Another challenge when using this term labeling method is, how to present the terms definition more efficiently. Our study shown that the participants tend to prefeer having the definition requested by right click, or as tooltip.
Other challenges are related to correctly identifying terms that are not in their canonical form by using fuzzy matching, but we will not go into details of this problem because it is not very relevant to this consortium.

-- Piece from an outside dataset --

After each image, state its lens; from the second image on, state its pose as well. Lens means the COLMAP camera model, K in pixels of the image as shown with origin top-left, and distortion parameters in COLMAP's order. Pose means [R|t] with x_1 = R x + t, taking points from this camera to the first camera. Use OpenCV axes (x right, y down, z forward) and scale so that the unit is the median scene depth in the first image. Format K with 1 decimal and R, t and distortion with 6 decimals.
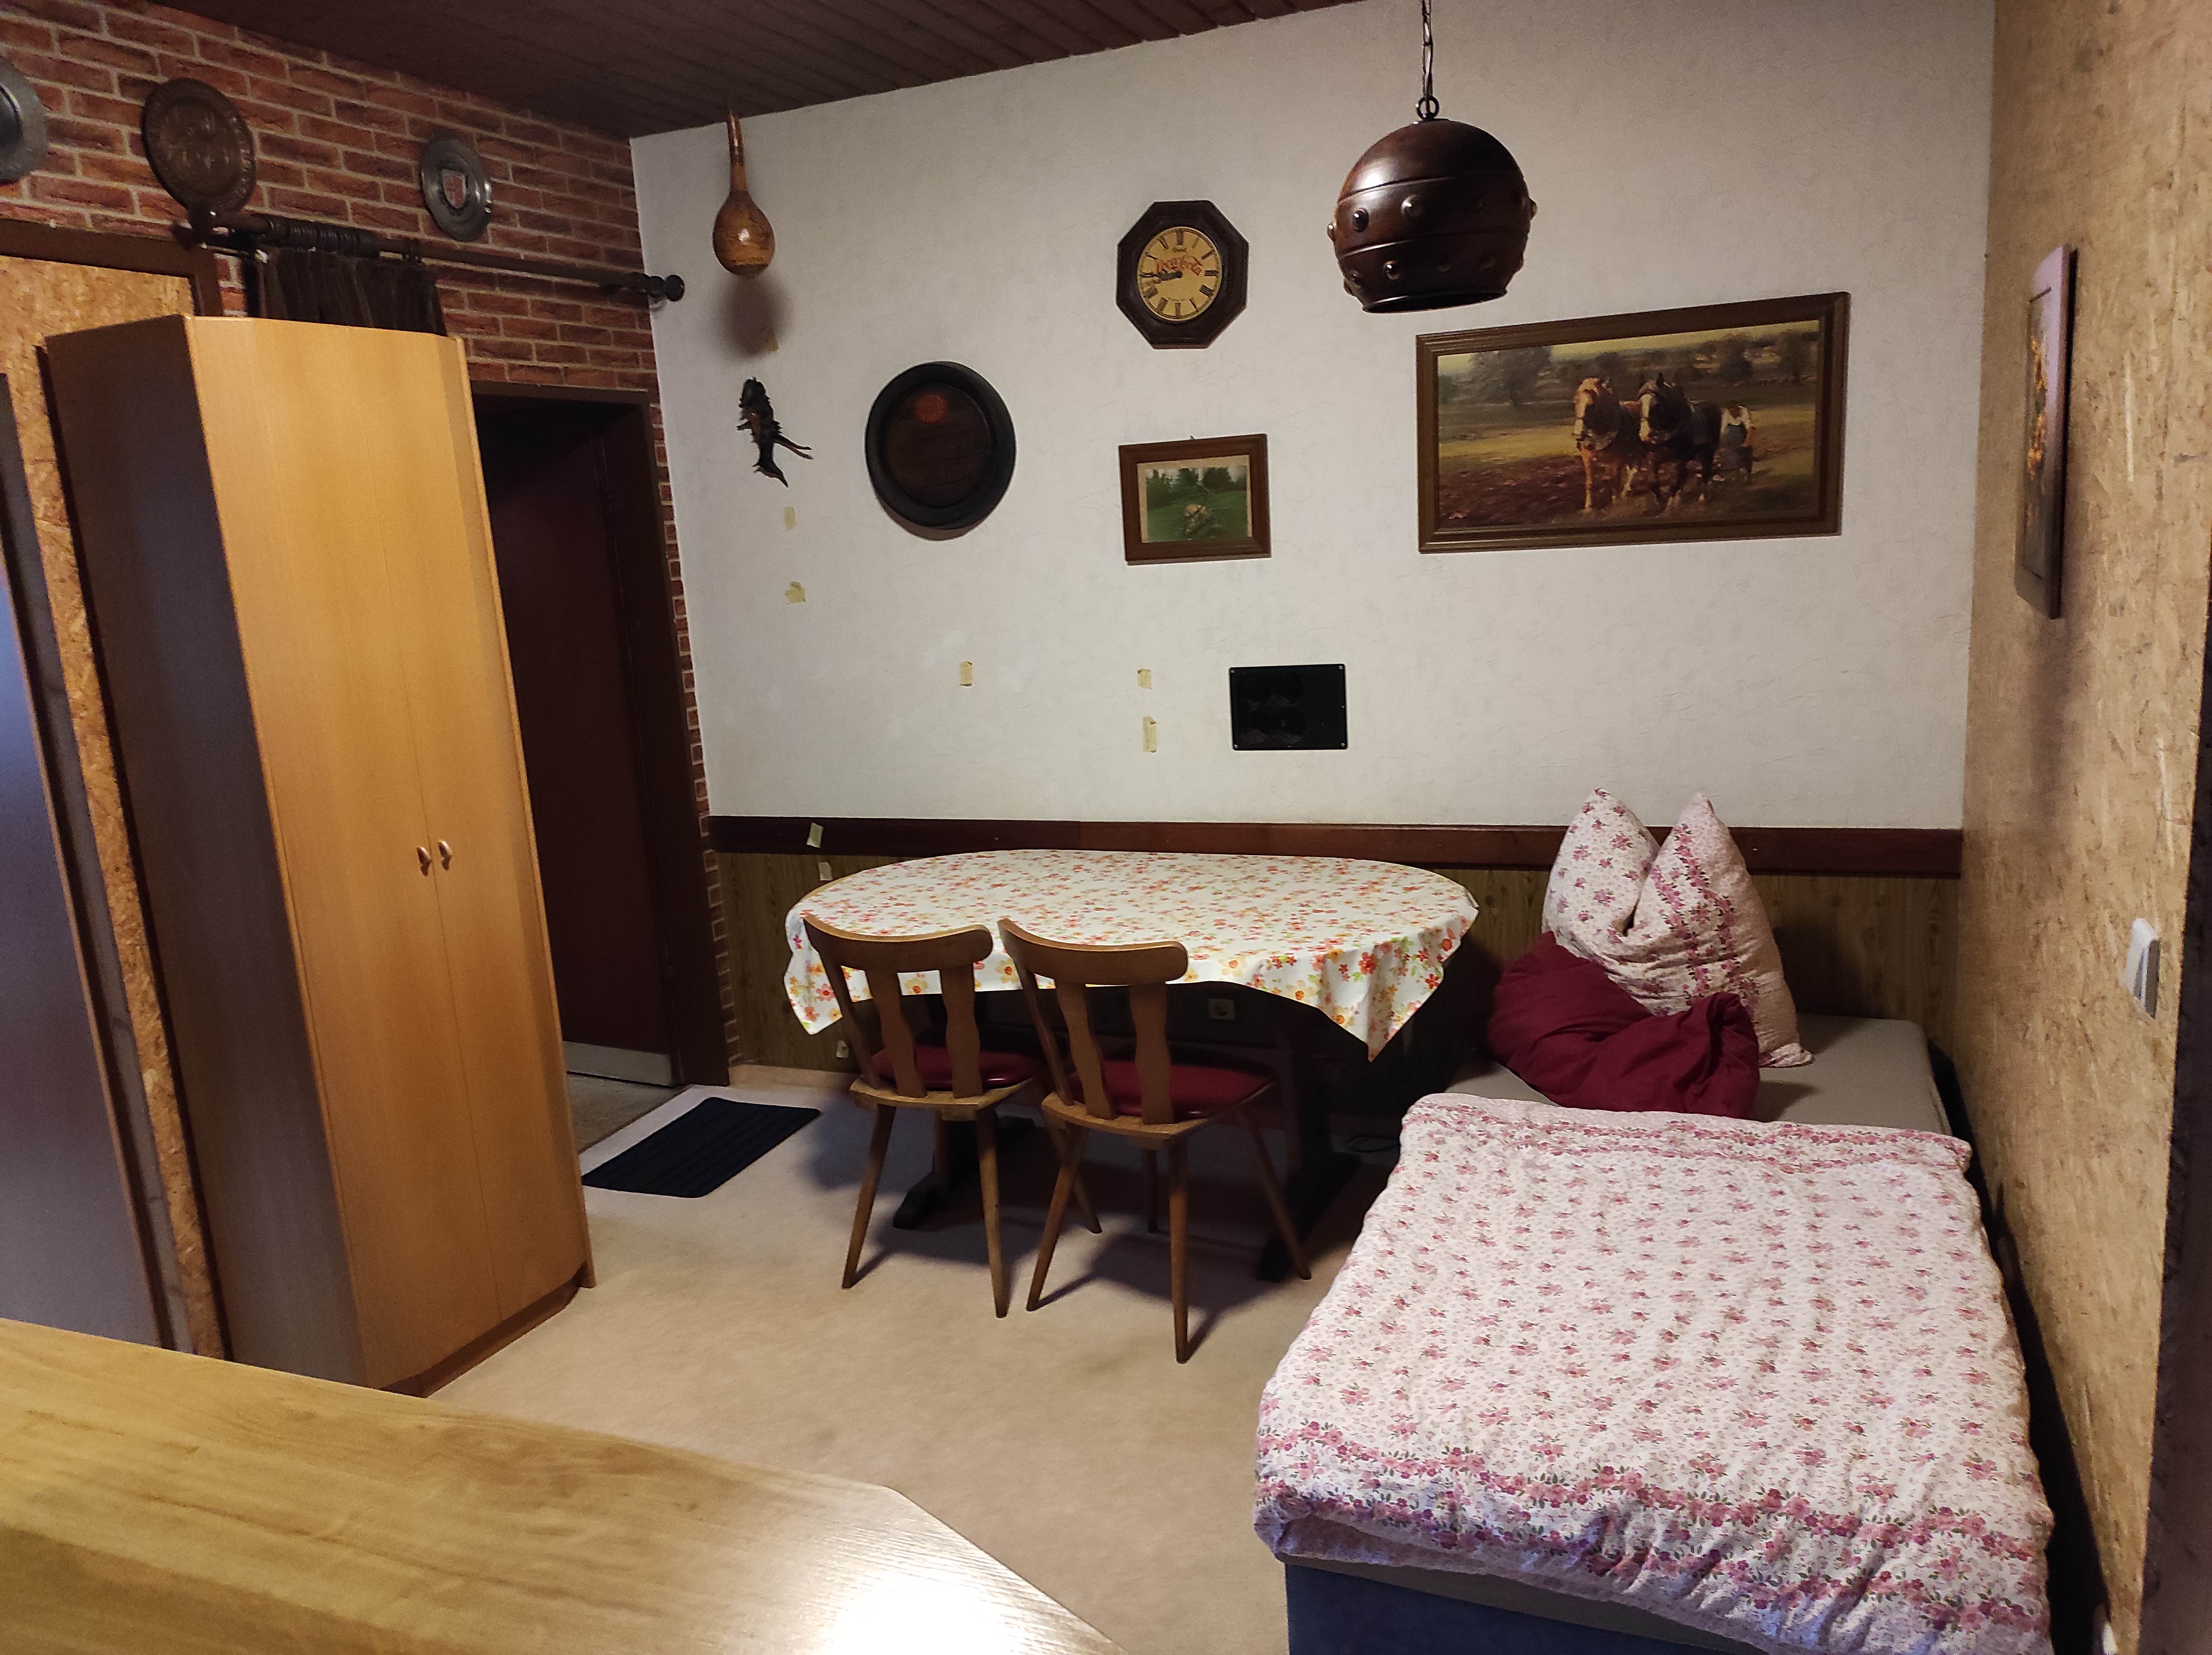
lens RADIAL K [[1646.0, 0, 1089.0], [0, 1646.0, 826.9], [0, 0, 1]] dist [0.040788, -0.045345]
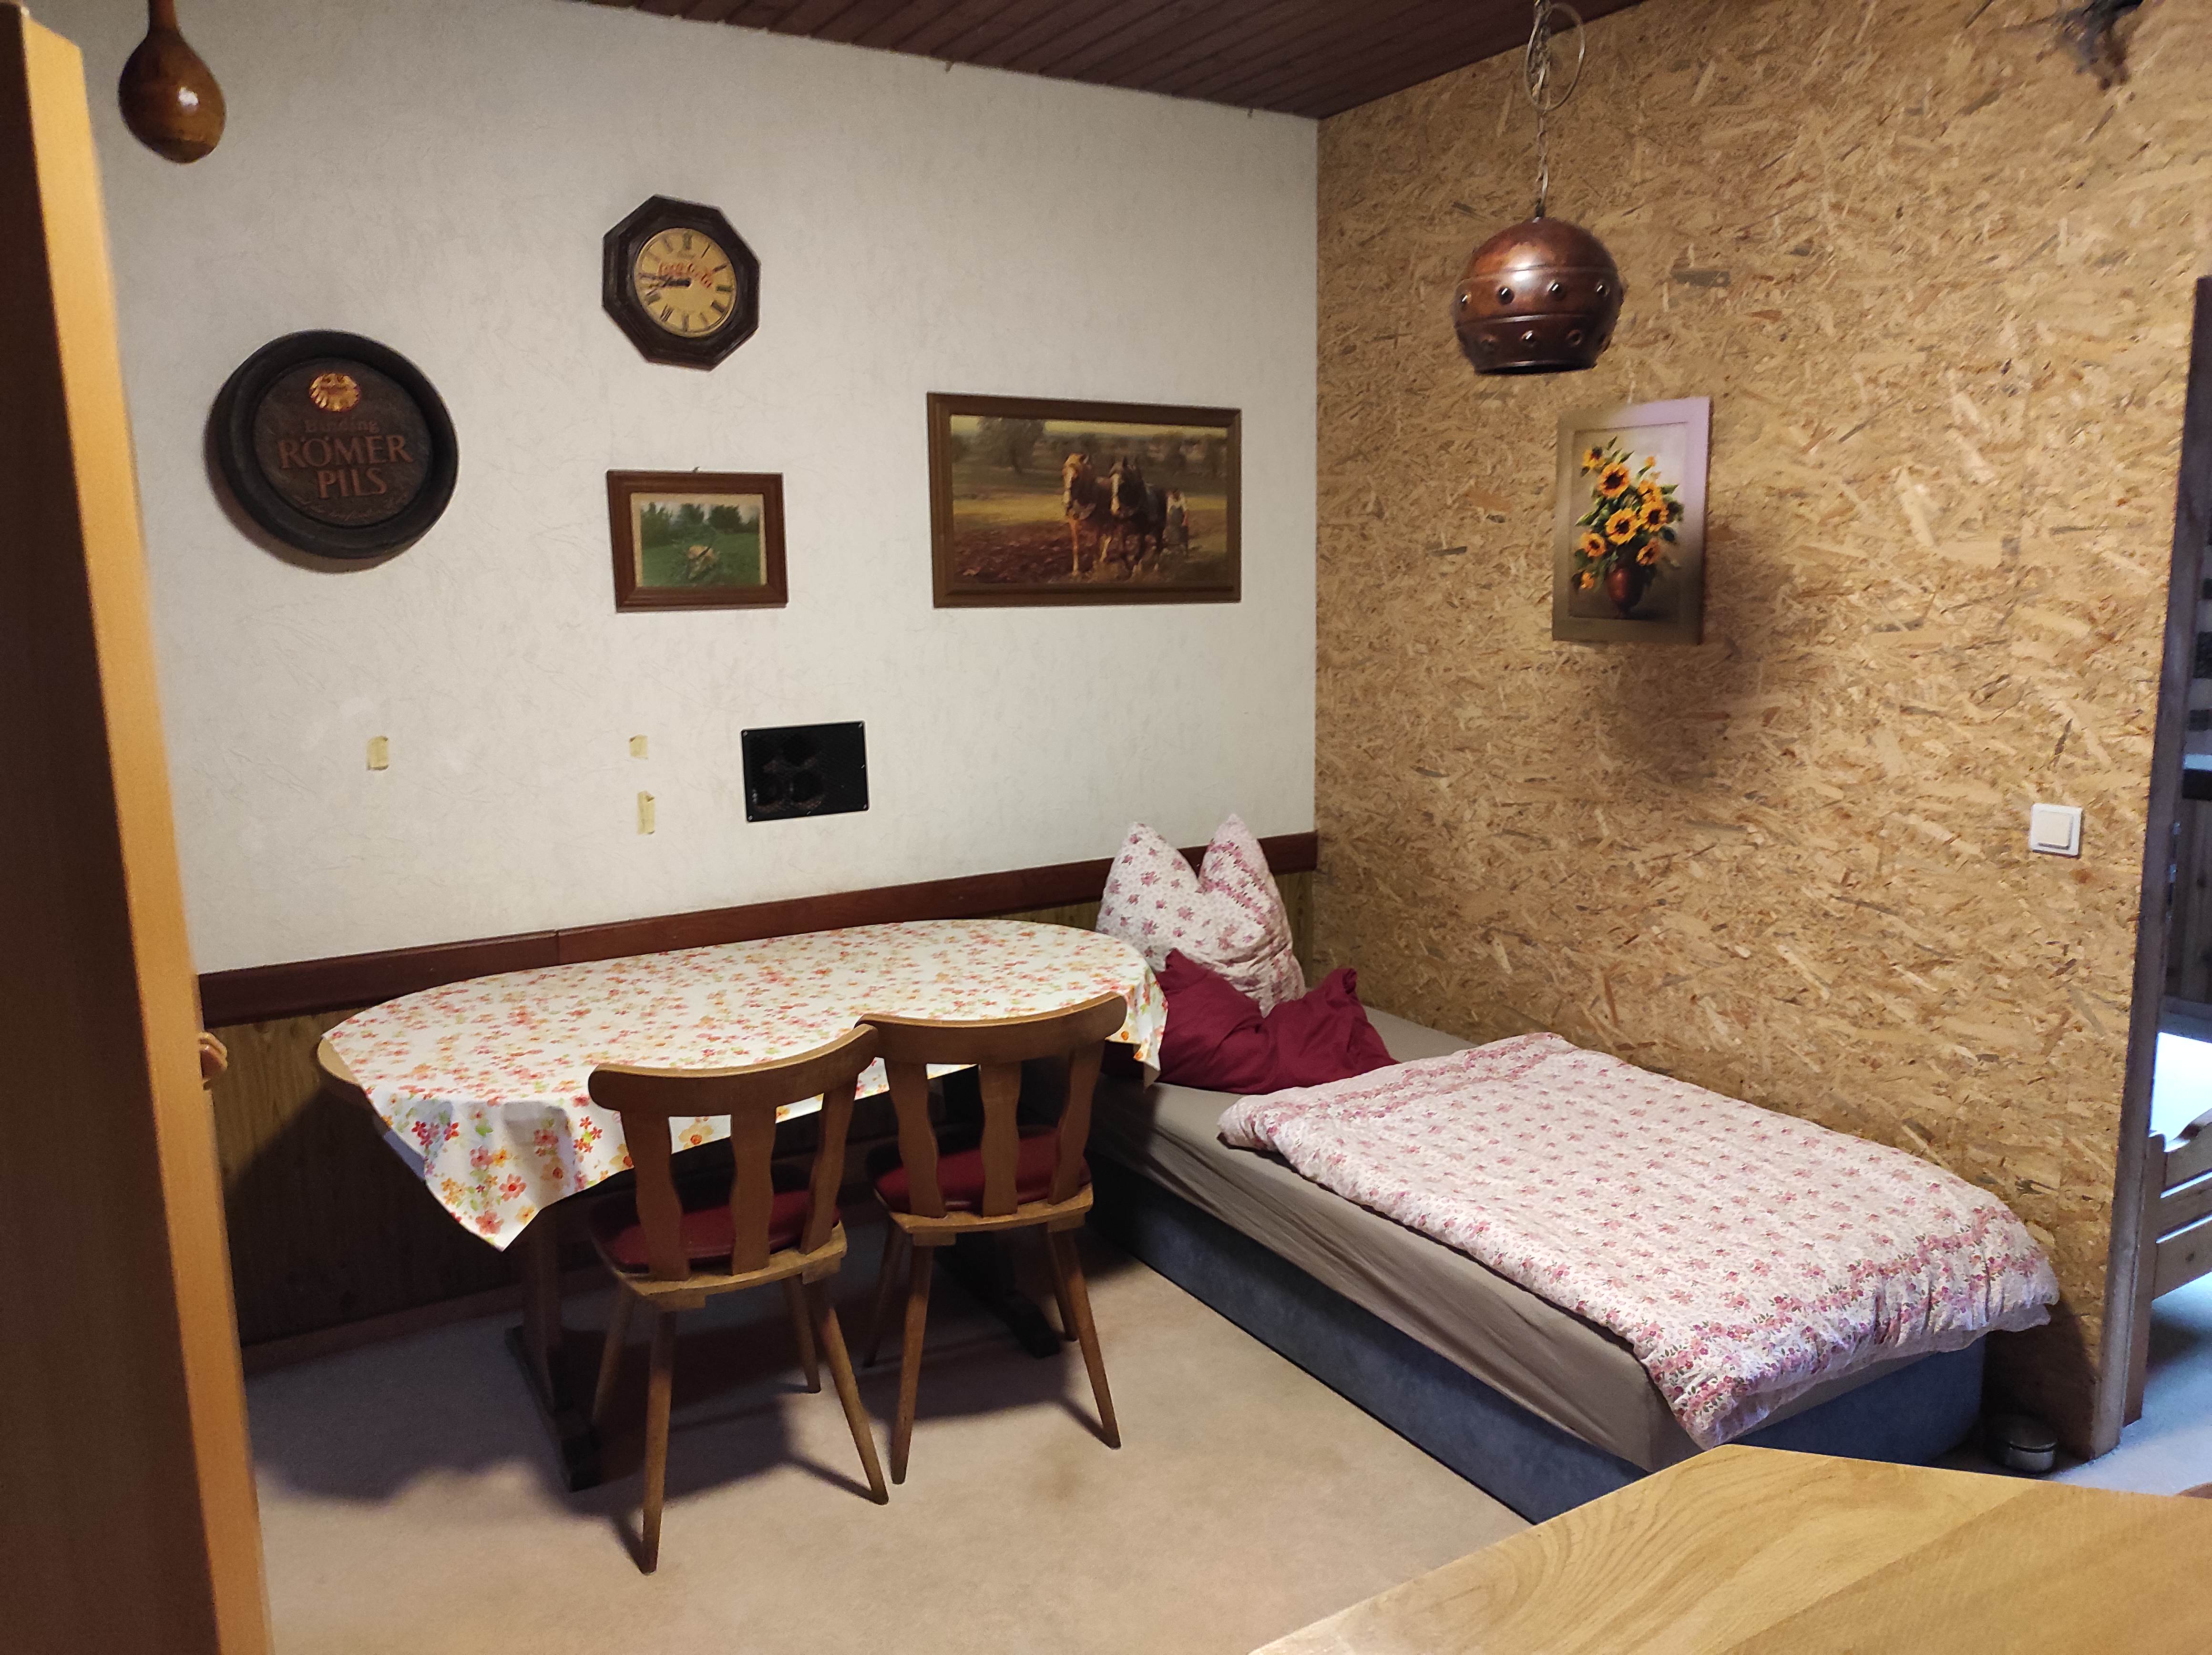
lens RADIAL K [[1646.0, 0, 1089.0], [0, 1646.0, 826.9], [0, 0, 1]] dist [0.040788, -0.045345]
pose [[0.578315, -0.071688, 0.812658, -0.598491], [0.130621, 0.991417, -0.005498, -0.017284], [-0.805289, 0.109329, 0.582716, 0.375655]]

The usage of NLP tools for adapting specialized language to increase readability has to take into account the side effect risks related to the change of message impression and authority over the user, that can occur from replacing the specialized terminology with lay language.
The method of adapting specialized text by adding the term definition into the text seems to be the ideal compromise between readability increase and user safety (related to the risks induced by replacing the original terms).
The preferred solutions for labeling terminology seem to be by request (for example right click on the term) and tooltip over the term.
Finding the ideal presentation mode for terms definition (tooltip, integrated into the text, footnotes, by request via click/right click...).
Looking how existing or new HTML tags or tag attributes can enhance the presentation of terms definition on the web.
Terminology can be classified on levels of difficulty. Explore how a web page can be markup so that a user can see only terminology of a specific level.
Research for methods that allow language adaptation for better readability while not inducing risks as change of impression over the message.
Research what types of texts/areas are more suitable for increasing such risks when language adaptation is done.